**Description of the task**
Retype the records below word for word and omit any image.

**Raw data**
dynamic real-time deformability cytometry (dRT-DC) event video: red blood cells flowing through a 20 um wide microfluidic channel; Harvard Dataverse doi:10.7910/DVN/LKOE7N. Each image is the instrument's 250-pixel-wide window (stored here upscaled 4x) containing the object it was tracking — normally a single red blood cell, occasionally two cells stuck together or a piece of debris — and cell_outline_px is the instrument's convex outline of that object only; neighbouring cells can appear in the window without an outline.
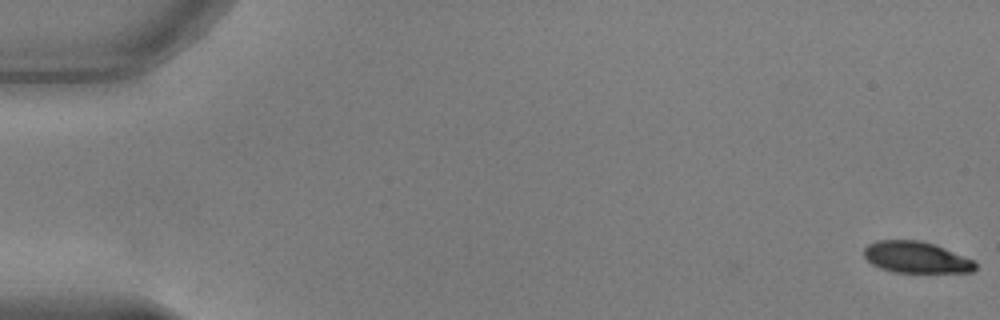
{"species": "common noctule bat (a hibernating species)", "species_latin": "Nyctalus noctula", "temperature_condition": "warm", "stored_images_in_passage": 53, "camera_frame_rate_fps": 3000, "um_per_image_px": 0.085, "animal": {"sex": "male", "body_mass_g": 17.9, "forearm_length_mm": 54.2}, "frame": {"image": 1, "passage_image": 1, "time_ms": 0.0, "image_size_px": [1000, 320], "cell_outline_px": [[976, 268], [972, 272], [892, 272], [880, 268], [872, 264], [864, 256], [864, 248], [868, 244], [876, 240], [920, 240], [936, 244], [972, 260], [976, 264]], "centroid_in_image_um": [77.84, 21.86], "position_along_channel_um": 7.2, "area_um2": 20.35}}
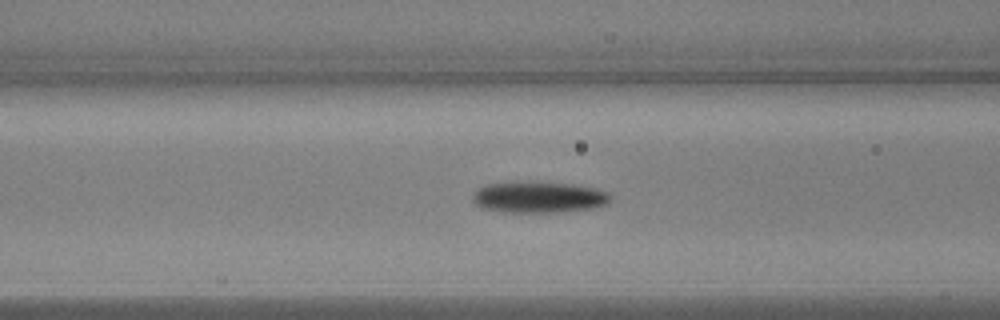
{"frame": {"image": 2, "passage_image": 22, "time_ms": 7.0, "image_size_px": [1000, 320], "cell_outline_px": [[612, 196], [608, 204], [588, 208], [560, 212], [504, 212], [480, 208], [472, 200], [472, 192], [476, 188], [484, 184], [512, 180], [520, 180], [572, 184], [596, 188], [608, 192]], "centroid_in_image_um": [45.7, 16.73], "position_along_channel_um": 120.9, "area_um2": 25.84}}
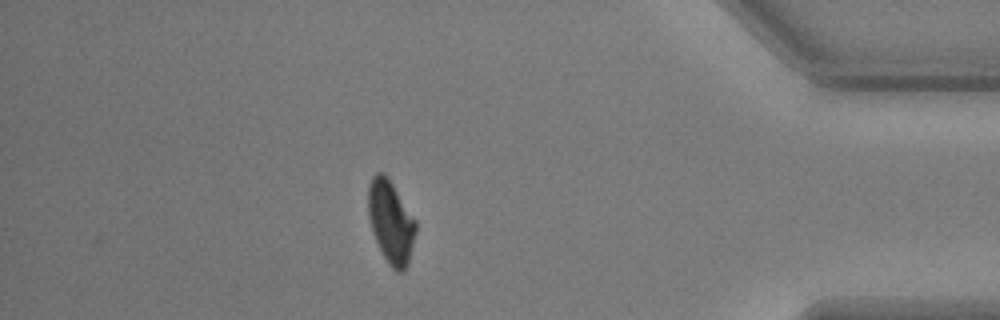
{"frame": {"image": 3, "passage_image": 47, "time_ms": 15.333, "image_size_px": [1000, 320], "cell_outline_px": [[416, 232], [408, 264], [404, 272], [396, 272], [388, 264], [372, 232], [368, 216], [368, 184], [372, 176], [376, 172], [384, 172], [388, 176], [416, 220]], "centroid_in_image_um": [33.22, 18.84], "position_along_channel_um": 402.0, "area_um2": 23.18}, "authors_computed_cell_mechanics": {"area_um2": 23.8714, "velocity_mm_per_s": 3.8267, "shape_relaxation_time_tau1_ms": 2.3903, "shape_relaxation_time_tau2_ms": null, "deformation_change_tau1": 0.1391, "deformation_change_tau2": null}}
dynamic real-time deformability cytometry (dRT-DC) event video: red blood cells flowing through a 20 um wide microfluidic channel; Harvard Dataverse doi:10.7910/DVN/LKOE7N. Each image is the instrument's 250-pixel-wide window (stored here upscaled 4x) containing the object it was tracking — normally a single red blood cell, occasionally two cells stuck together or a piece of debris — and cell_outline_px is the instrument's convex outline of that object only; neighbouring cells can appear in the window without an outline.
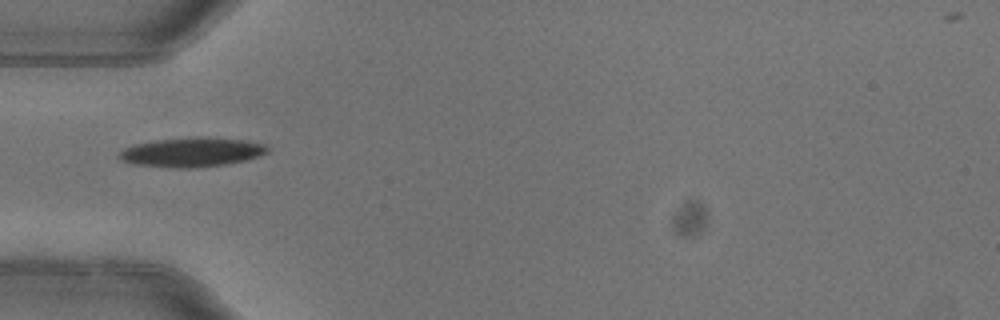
{"species": "common noctule bat (a hibernating species)", "species_latin": "Nyctalus noctula", "temperature_condition": "warm", "stored_images_in_passage": 2, "camera_frame_rate_fps": 3000, "um_per_image_px": 0.085, "animal": {"sex": "female"}, "frame": {"image": 1, "passage_image": 1, "time_ms": 0.0, "image_size_px": [1000, 320], "cell_outline_px": [[268, 152], [244, 160], [224, 164], [188, 168], [176, 168], [136, 164], [124, 160], [120, 156], [120, 152], [124, 148], [132, 144], [156, 140], [192, 136], [200, 136], [244, 140], [268, 144]], "centroid_in_image_um": [16.32, 12.91], "position_along_channel_um": 68.7, "area_um2": 25.14}}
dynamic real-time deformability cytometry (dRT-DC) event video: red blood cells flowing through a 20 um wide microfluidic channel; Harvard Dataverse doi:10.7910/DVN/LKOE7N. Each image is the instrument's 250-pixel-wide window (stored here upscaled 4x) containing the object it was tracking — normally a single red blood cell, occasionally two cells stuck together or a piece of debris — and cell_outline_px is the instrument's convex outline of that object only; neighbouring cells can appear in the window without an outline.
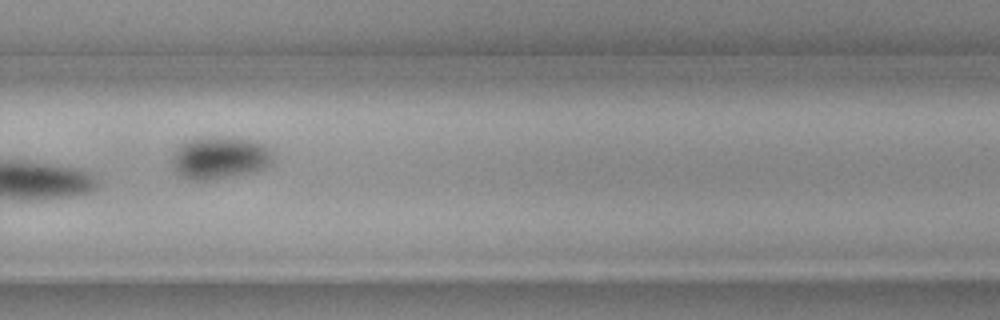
{"species": "common noctule bat (a hibernating species)", "species_latin": "Nyctalus noctula", "temperature_condition": "cold", "stored_images_in_passage": 9, "camera_frame_rate_fps": 3000, "um_per_image_px": 0.085, "animal": {"sex": "female", "body_mass_g": 19.3, "forearm_length_mm": 54.1}, "frame": {"image": 1, "passage_image": 9, "time_ms": 2.667, "image_size_px": [1000, 320], "cell_outline_px": [[272, 164], [264, 168], [252, 172], [208, 180], [192, 180], [180, 176], [172, 168], [172, 156], [176, 148], [184, 140], [200, 136], [216, 136], [256, 140], [264, 144], [272, 152]], "centroid_in_image_um": [18.64, 13.38], "position_along_channel_um": 311.2, "area_um2": 25.43}}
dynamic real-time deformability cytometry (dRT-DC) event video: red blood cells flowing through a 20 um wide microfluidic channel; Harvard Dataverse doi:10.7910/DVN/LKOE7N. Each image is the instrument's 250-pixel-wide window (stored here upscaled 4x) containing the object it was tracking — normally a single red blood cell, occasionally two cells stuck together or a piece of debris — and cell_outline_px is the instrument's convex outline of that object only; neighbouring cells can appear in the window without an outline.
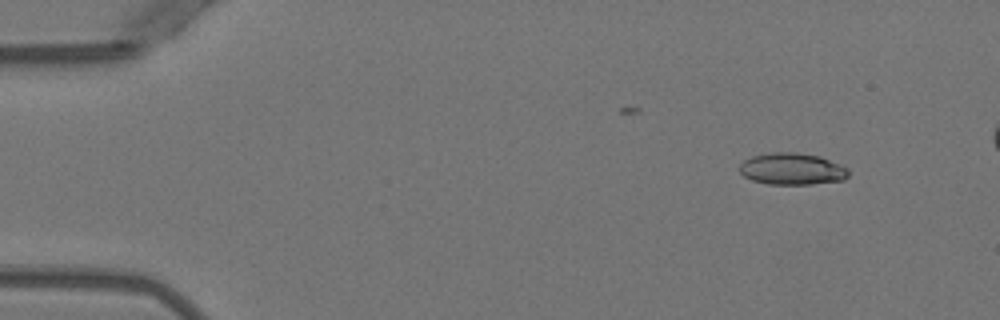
{"species": "Egyptian fruit bat (a non-hibernating species)", "species_latin": "Rousettus aegyptiacus", "temperature_condition": "warm", "stored_images_in_passage": 47, "camera_frame_rate_fps": 3000, "um_per_image_px": 0.085, "animal": {"sex": "female"}, "frame": {"image": 1, "passage_image": 6, "time_ms": 1.667, "image_size_px": [1000, 320], "cell_outline_px": [[848, 176], [844, 180], [812, 184], [768, 184], [752, 180], [744, 176], [740, 172], [740, 164], [744, 160], [752, 156], [772, 152], [796, 152], [820, 156], [840, 164], [848, 168]], "centroid_in_image_um": [67.34, 14.35], "position_along_channel_um": 17.7, "area_um2": 20.23}}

**Full output**
dynamic real-time deformability cytometry (dRT-DC) event video: red blood cells flowing through a 20 um wide microfluidic channel; Harvard Dataverse doi:10.7910/DVN/LKOE7N. Each image is the instrument's 250-pixel-wide window (stored here upscaled 4x) containing the object it was tracking — normally a single red blood cell, occasionally two cells stuck together or a piece of debris — and cell_outline_px is the instrument's convex outline of that object only; neighbouring cells can appear in the window without an outline.
{"species": "common noctule bat (a hibernating species)", "species_latin": "Nyctalus noctula", "temperature_condition": "warm", "stored_images_in_passage": 53, "camera_frame_rate_fps": 3000, "um_per_image_px": 0.085, "animal": {"sex": "male", "body_mass_g": 17.9, "forearm_length_mm": 54.2}, "frame": {"image": 1, "passage_image": 1, "time_ms": 0.0, "image_size_px": [1000, 320], "cell_outline_px": [[976, 268], [972, 272], [892, 272], [880, 268], [872, 264], [864, 256], [864, 248], [868, 244], [876, 240], [920, 240], [936, 244], [972, 260], [976, 264]], "centroid_in_image_um": [77.84, 21.86], "position_along_channel_um": 7.2, "area_um2": 20.35}}
{"frame": {"image": 2, "passage_image": 22, "time_ms": 7.0, "image_size_px": [1000, 320], "cell_outline_px": [[612, 196], [608, 204], [588, 208], [560, 212], [504, 212], [480, 208], [472, 200], [472, 192], [476, 188], [484, 184], [512, 180], [520, 180], [572, 184], [596, 188], [608, 192]], "centroid_in_image_um": [45.7, 16.73], "position_along_channel_um": 120.9, "area_um2": 25.84}}
{"frame": {"image": 3, "passage_image": 47, "time_ms": 15.333, "image_size_px": [1000, 320], "cell_outline_px": [[416, 232], [408, 264], [404, 272], [396, 272], [388, 264], [372, 232], [368, 216], [368, 184], [372, 176], [376, 172], [384, 172], [388, 176], [416, 220]], "centroid_in_image_um": [33.22, 18.84], "position_along_channel_um": 402.0, "area_um2": 23.18}, "authors_computed_cell_mechanics": {"area_um2": 23.8714, "velocity_mm_per_s": 3.8267, "shape_relaxation_time_tau1_ms": 2.3903, "shape_relaxation_time_tau2_ms": null, "deformation_change_tau1": 0.1391, "deformation_change_tau2": null}}
dynamic real-time deformability cytometry (dRT-DC) event video: red blood cells flowing through a 20 um wide microfluidic channel; Harvard Dataverse doi:10.7910/DVN/LKOE7N. Each image is the instrument's 250-pixel-wide window (stored here upscaled 4x) containing the object it was tracking — normally a single red blood cell, occasionally two cells stuck together or a piece of debris — and cell_outline_px is the instrument's convex outline of that object only; neighbouring cells can appear in the window without an outline.
{"species": "common noctule bat (a hibernating species)", "species_latin": "Nyctalus noctula", "temperature_condition": "warm", "stored_images_in_passage": 2, "camera_frame_rate_fps": 3000, "um_per_image_px": 0.085, "animal": {"sex": "female"}, "frame": {"image": 1, "passage_image": 1, "time_ms": 0.0, "image_size_px": [1000, 320], "cell_outline_px": [[268, 152], [244, 160], [224, 164], [188, 168], [176, 168], [136, 164], [124, 160], [120, 156], [120, 152], [124, 148], [132, 144], [156, 140], [192, 136], [200, 136], [244, 140], [268, 144]], "centroid_in_image_um": [16.32, 12.91], "position_along_channel_um": 68.7, "area_um2": 25.14}}
dynamic real-time deformability cytometry (dRT-DC) event video: red blood cells flowing through a 20 um wide microfluidic channel; Harvard Dataverse doi:10.7910/DVN/LKOE7N. Each image is the instrument's 250-pixel-wide window (stored here upscaled 4x) containing the object it was tracking — normally a single red blood cell, occasionally two cells stuck together or a piece of debris — and cell_outline_px is the instrument's convex outline of that object only; neighbouring cells can appear in the window without an outline.
{"species": "common noctule bat (a hibernating species)", "species_latin": "Nyctalus noctula", "temperature_condition": "cold", "stored_images_in_passage": 9, "camera_frame_rate_fps": 3000, "um_per_image_px": 0.085, "animal": {"sex": "female", "body_mass_g": 19.3, "forearm_length_mm": 54.1}, "frame": {"image": 1, "passage_image": 9, "time_ms": 2.667, "image_size_px": [1000, 320], "cell_outline_px": [[272, 164], [264, 168], [252, 172], [208, 180], [192, 180], [180, 176], [172, 168], [172, 156], [176, 148], [184, 140], [200, 136], [216, 136], [256, 140], [264, 144], [272, 152]], "centroid_in_image_um": [18.64, 13.38], "position_along_channel_um": 311.2, "area_um2": 25.43}}
dynamic real-time deformability cytometry (dRT-DC) event video: red blood cells flowing through a 20 um wide microfluidic channel; Harvard Dataverse doi:10.7910/DVN/LKOE7N. Each image is the instrument's 250-pixel-wide window (stored here upscaled 4x) containing the object it was tracking — normally a single red blood cell, occasionally two cells stuck together or a piece of debris — and cell_outline_px is the instrument's convex outline of that object only; neighbouring cells can appear in the window without an outline.
{"species": "Egyptian fruit bat (a non-hibernating species)", "species_latin": "Rousettus aegyptiacus", "temperature_condition": "warm", "stored_images_in_passage": 47, "camera_frame_rate_fps": 3000, "um_per_image_px": 0.085, "animal": {"sex": "female"}, "frame": {"image": 1, "passage_image": 6, "time_ms": 1.667, "image_size_px": [1000, 320], "cell_outline_px": [[848, 176], [844, 180], [812, 184], [768, 184], [752, 180], [744, 176], [740, 172], [740, 164], [744, 160], [752, 156], [772, 152], [796, 152], [820, 156], [840, 164], [848, 168]], "centroid_in_image_um": [67.34, 14.35], "position_along_channel_um": 17.7, "area_um2": 20.23}}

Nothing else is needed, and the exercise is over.